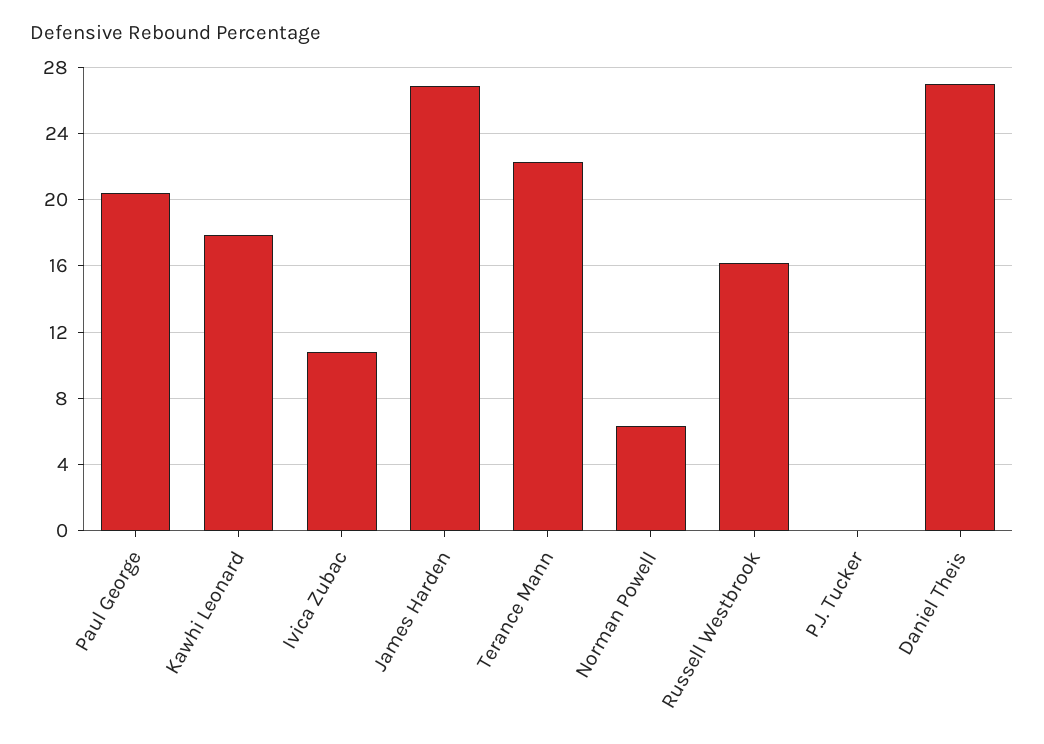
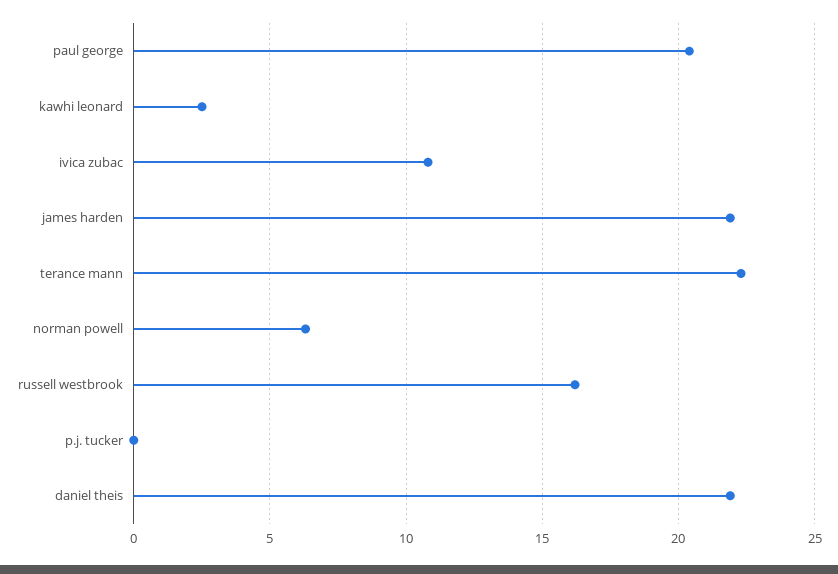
Kawhi Leonard: 18 -> 2.5
James Harden: 27 -> 22
Daniel Theis: 27 -> 22

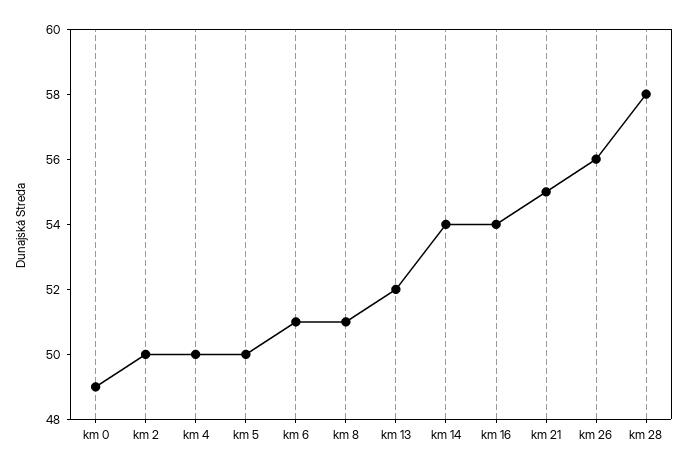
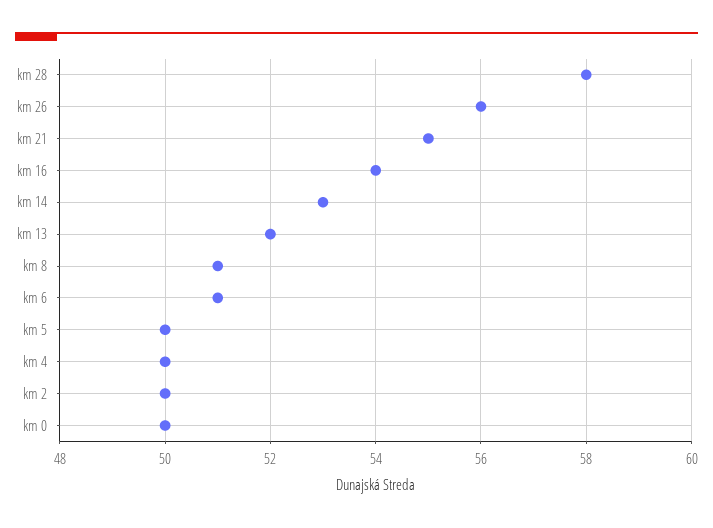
km 0: 49 -> 50
km 14: 54 -> 53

▸ **Problem requirements**
Every line of the material must be repeated exactly; pictures stay out.

▸ **Answer to this task**
Kawhi Leonard: 18 -> 2.5
James Harden: 27 -> 22
Daniel Theis: 27 -> 22

km 0: 49 -> 50
km 14: 54 -> 53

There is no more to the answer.